It happened. December 10, 2021, Greg suffered an aortic dissection, and he suddenly passed away. He was not home when it happened, and that is something I have always prayed my kids would not have to witness. For that I am grateful. He had been at the house playing with the kids just hours before, and then he went on a walk with me before leaving the house. He told the kids he was having some back pain, and later texted me to tell me he was having pain but didn’t think he needed to go to the hospital. And then he was gone. Just like that.
It was shocking to say the least. When Greg was first diagnosed with vEDS almost 5 years ago, we didn’t know if he would live much longer. He had just suffered a renal artery dissection, and he kept having dissection after dissection. We treated every day like it was our last together. Time went on, and Greg’s health became more stable. We were starting to dare to plan years into the future with the hope that Greg still had many years to live. The thought that his death could happen at any moment still lurked in the back of our heads, but things seemed hopeful. Some people with vEDS live into old age, and we hoped for that. While Greg’s death was anticipated, it was also shocking and sudden. We didn’t get to say goodbye, and I know that if we had been given that chance, some things would be easier for all of us.
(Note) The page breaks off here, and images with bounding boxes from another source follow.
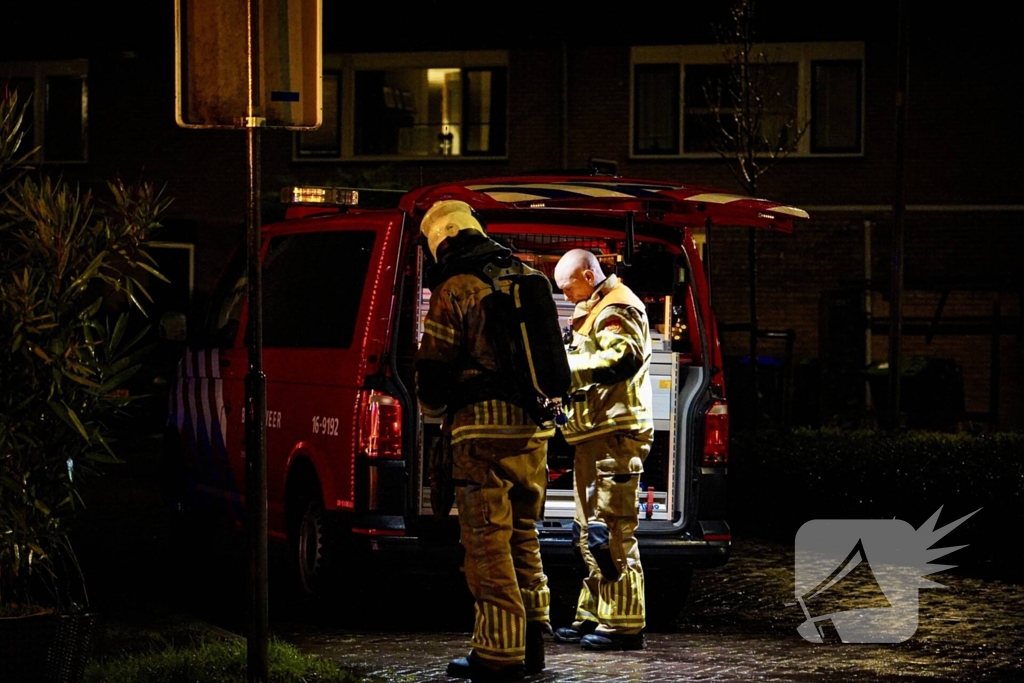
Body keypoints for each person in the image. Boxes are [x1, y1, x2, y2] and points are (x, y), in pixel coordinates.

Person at [414, 199, 554, 683]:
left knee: (486, 540)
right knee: (523, 533)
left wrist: (435, 412)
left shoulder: (456, 288)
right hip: (533, 430)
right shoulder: (526, 275)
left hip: (480, 435)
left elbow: (433, 374)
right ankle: (533, 639)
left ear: (444, 241)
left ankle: (498, 653)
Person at [550, 248, 654, 652]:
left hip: (615, 435)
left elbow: (620, 357)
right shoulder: (599, 306)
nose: (566, 295)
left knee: (610, 532)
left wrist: (561, 370)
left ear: (589, 275)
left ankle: (623, 624)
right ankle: (594, 614)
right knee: (588, 532)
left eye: (568, 286)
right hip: (597, 434)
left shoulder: (619, 306)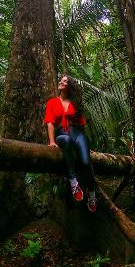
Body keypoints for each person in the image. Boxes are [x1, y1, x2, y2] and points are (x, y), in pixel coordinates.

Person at [43, 75, 97, 212]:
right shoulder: (52, 102)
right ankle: (73, 181)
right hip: (62, 134)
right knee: (66, 140)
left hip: (78, 134)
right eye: (61, 79)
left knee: (85, 163)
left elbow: (82, 125)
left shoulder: (75, 103)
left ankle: (92, 194)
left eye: (65, 81)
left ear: (70, 86)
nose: (61, 81)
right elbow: (50, 123)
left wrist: (83, 145)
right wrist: (51, 142)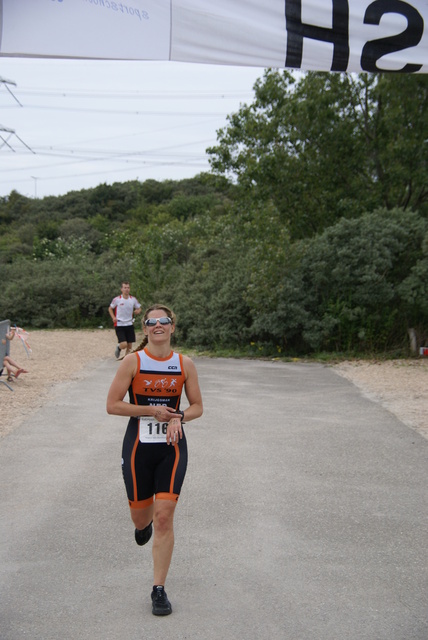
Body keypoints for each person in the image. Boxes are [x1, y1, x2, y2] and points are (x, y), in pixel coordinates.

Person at [106, 304, 203, 616]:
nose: (158, 325)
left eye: (164, 321)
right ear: (145, 329)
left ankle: (158, 589)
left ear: (173, 327)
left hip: (172, 447)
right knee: (142, 518)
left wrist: (180, 417)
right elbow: (112, 405)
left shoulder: (184, 364)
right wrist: (151, 411)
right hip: (138, 446)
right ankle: (141, 523)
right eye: (151, 322)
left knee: (164, 516)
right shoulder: (133, 361)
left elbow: (198, 405)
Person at [109, 281, 142, 359]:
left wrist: (138, 311)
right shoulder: (117, 299)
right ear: (121, 289)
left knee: (129, 346)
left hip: (129, 323)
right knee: (124, 344)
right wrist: (113, 317)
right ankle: (119, 347)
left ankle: (126, 360)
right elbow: (110, 308)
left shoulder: (133, 299)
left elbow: (139, 307)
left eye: (128, 288)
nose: (127, 289)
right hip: (120, 324)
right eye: (125, 288)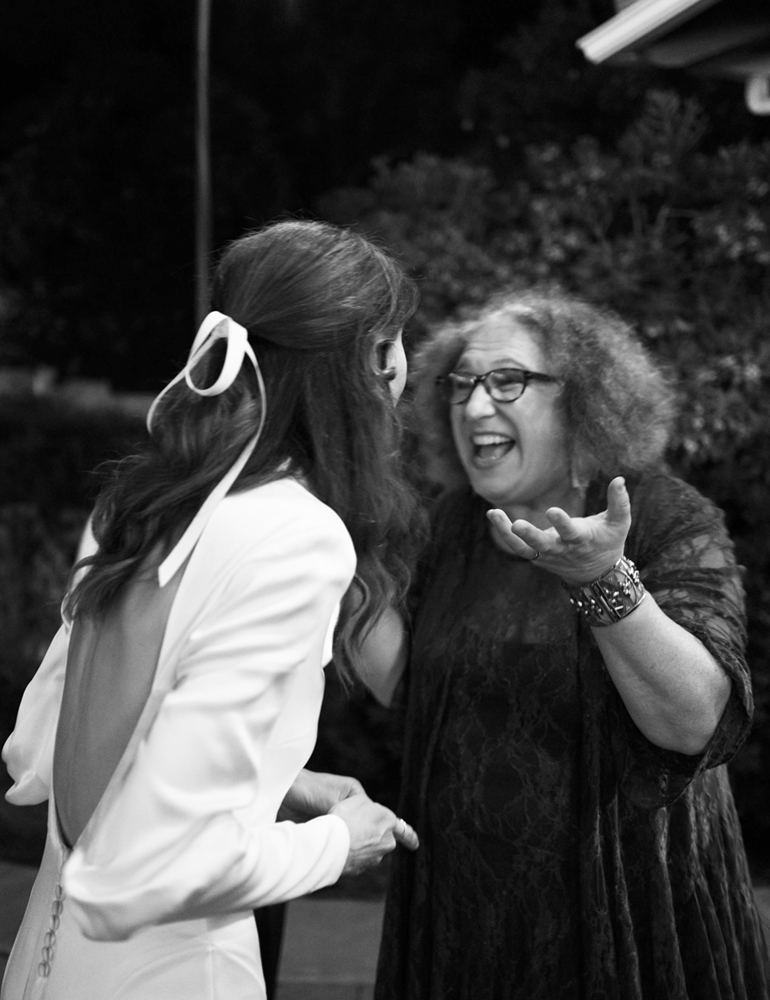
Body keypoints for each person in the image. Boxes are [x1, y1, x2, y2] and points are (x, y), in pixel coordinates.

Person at [1, 218, 421, 1000]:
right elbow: (159, 866)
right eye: (396, 345)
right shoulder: (298, 536)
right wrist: (336, 843)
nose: (406, 374)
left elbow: (38, 752)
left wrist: (276, 779)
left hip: (46, 961)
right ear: (367, 364)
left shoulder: (141, 504)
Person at [364, 290, 770, 999]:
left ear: (584, 399)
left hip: (624, 915)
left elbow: (694, 722)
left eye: (507, 381)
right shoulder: (457, 523)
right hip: (464, 917)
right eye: (461, 385)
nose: (474, 407)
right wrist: (331, 553)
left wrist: (603, 580)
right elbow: (406, 684)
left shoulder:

The past 6 weeks have been filled with so many emotions in my house. We have all had to do things that most people only have nightmares about. I had to tell my young children their dad died. I saw the shock and sadness on my children’s faces when they saw his body at the viewing and their tears as the casket was closed. I buried my best friend and love. And now I am completely responsible for 6 young children, a house, and everything that comes with it. That’s a lot. Life is overwhelming.
My kids have to live their lives without their dad in it. Some of them live in fear that every pain they have could lead to their own sudden death. There is a lot of sadness and anxiety at our house. Each one is dealing with things differently, but each is having a hard time. Within 5 weeks, we celebrated Christmas, New Years, 2 kids’ birthdays, and Greg’s birthday. Lots of firsts. It has been hard. We are not really doing well, and that is to be expected.
I have thought a lot about if and how I want to continue with this website. I feel that I want to continue, as writing is therapeutic for me. I know that my experiences can be helpful to others, if for no other reason than to help them know they aren’t alone. I also feel it is best to be real and honest. It seems that those who go through big losses and trials are sometimes expected to become examples of triumph and faith. We have this idea that rising above our hardships is the goal. That is a lot of pressure. Reality is that maybe we just need to learn to deal with and live with our hardships and losses, and maybe we will learn some important lessons along the way. Loss is hard. Grief is hard. That is real. I promise I won’t be a downer, but I do want to be as honest as I dare to be.
I miss Greg. It is amazing the small things that I miss. The sound of his footsteps and his shoe that always squeaked when he walked in the door. The unusual way he sat on the couch. The strange spices he would put in the food he cooked. The way he brushed his teeth while reclining in bed. There is so much. We are doing our best to figure out what life looks like without him here, and we will figure it out. It will just take some time.
There is also much to be grateful for. We have been shown God’s love through those around us, and I have no doubt that His hand is in my life. I am so grateful for our amazing family and friends and the love we have been shown during this difficult time.